The linen napkin squares are so full of memories for me. My parents had wonderful taste in fabrics and home items and I grew up with these very napkins-so many dinners, celebrations and family and friends gathered around the teak table, and used these napkins to wipe away remnants of my mother's meals and my father's too. Can you believe these napkins are from the '60's? I know exactly which china pattern were used with each color.

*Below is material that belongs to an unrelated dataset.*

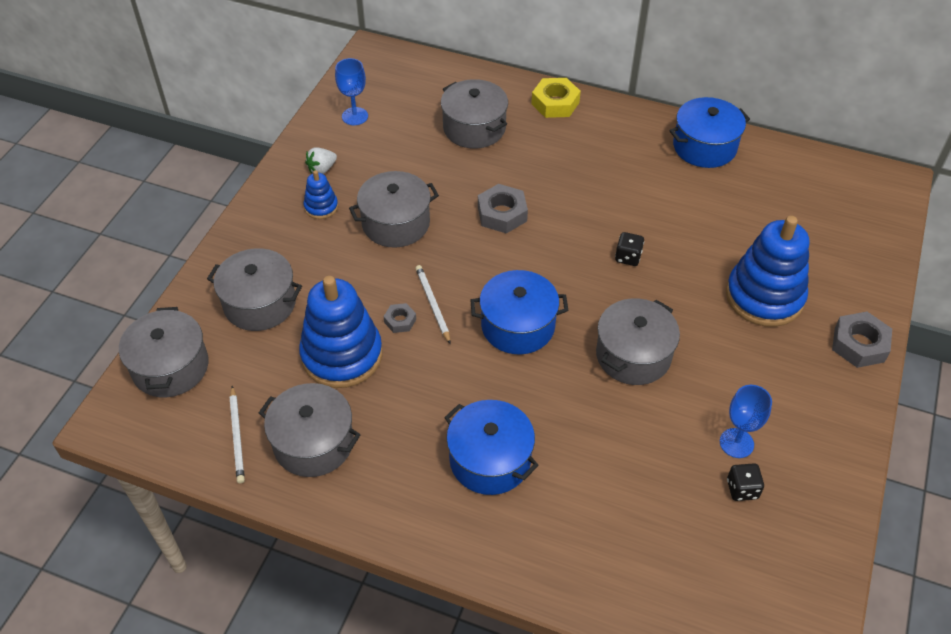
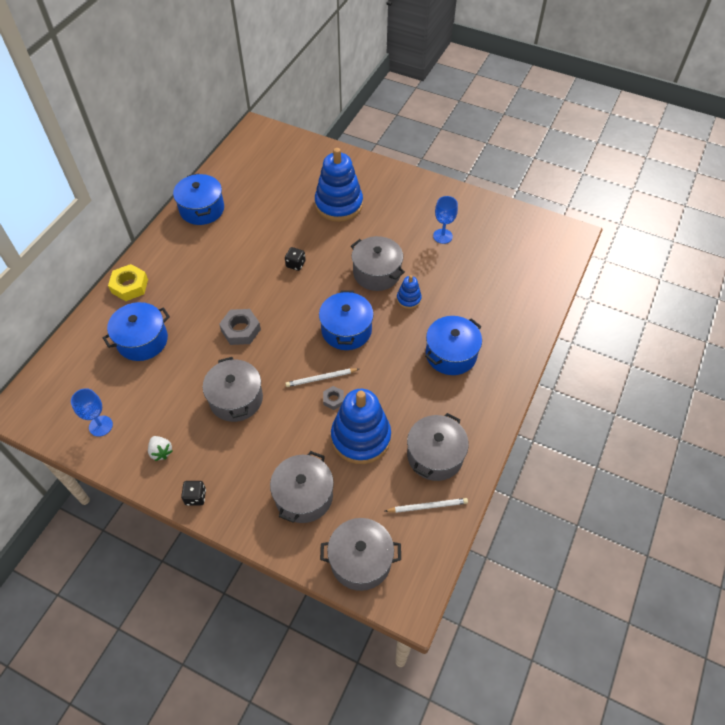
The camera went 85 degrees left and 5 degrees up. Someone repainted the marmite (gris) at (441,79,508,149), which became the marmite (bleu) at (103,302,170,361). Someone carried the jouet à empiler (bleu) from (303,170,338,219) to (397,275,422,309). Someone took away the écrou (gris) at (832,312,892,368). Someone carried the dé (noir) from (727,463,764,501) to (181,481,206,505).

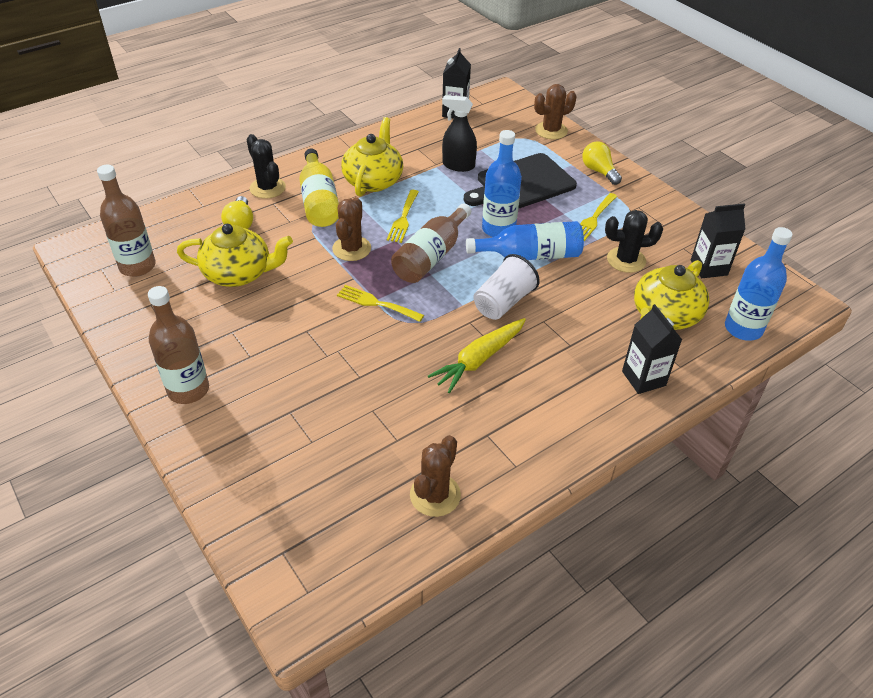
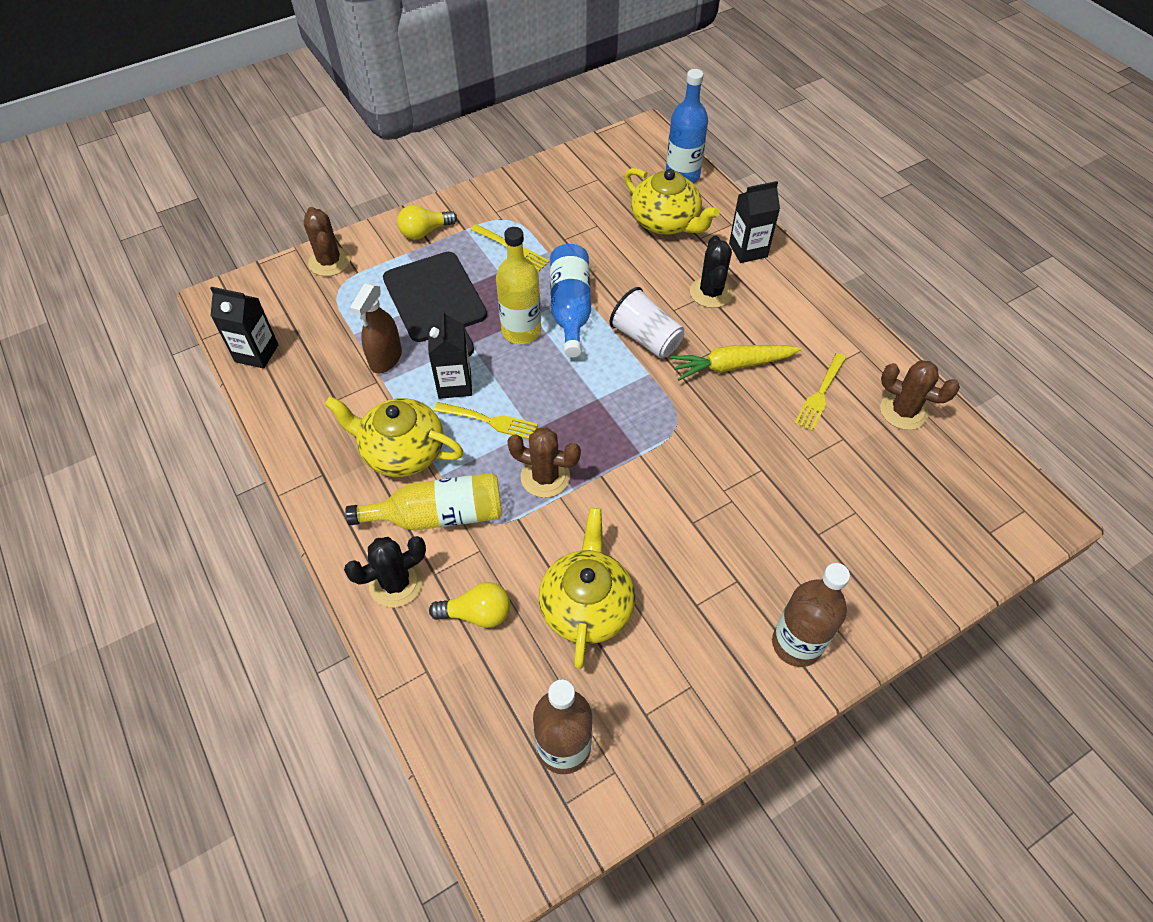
The camera went 85 degrees left and 10 degrees up. Someone repainted the vaporisateur (noir) at (442,95,477,172), which became the vaporisateur (marron) at (350,283,402,374). Someone repainted the bouteille (bleu) at (482,130,522,237), which became the bouteille (jaune) at (496,227,541,344). Someone carried the brique de lait (noir) from (691,203,745,278) to (428,309,472,399). Someone took away the bouteille (marron) at (391,204,471,283). Someone carried the cactus (noir) from (605,210,663,273) to (690,235,733,308). Someone carried the fourchette (jaune) from (337,285,424,322) to (794,353,846,431). Someone rotated the carotte (jaune) at (428,318,526,393) by 120 degrees clockwise.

The center quilt square is even more special. When my mother was around 8, her mother died tragically. But before her death, she and my mother made some quilt squares together. For years those squares sat tucked in a closet until a family friend insisted my mother make them into quilt. She was somewhat reluctant to do it-I wonder if it was just too hard a memory to face even after all those years. Or it might have been that the person coaxing was a bit bossy and she just wanted the idea to go away so her little quilt squares could remain in peace!
But the squares were made into a quilt, and I now have it on my couch and am with it every night. And there were several squares left that I found in my mom's belongings.
I've been wanting to make some faux quilts [these are not 'quilted, as I don't know how] to hang about the farm for Pie Day. I love that this piece will be part of our special day- my mother, her mother and my father too–for I'm sure he was instrumental in picking out the napkins–will all be here in spirit. The plaid pieces are from my favorite pair of Oililly overhauls I wore for years until they literally wore off my body.
We are all combined on this quilt. It is a mother quilt, a family quilt, a quilt that holds family and friends in its essence. I hope to do more of these, maybe I'll aim to make one for every Pie Day. I don't know. I have many of my father's little white hankies. Perhaps I will make a beautiful white piece in his honor too.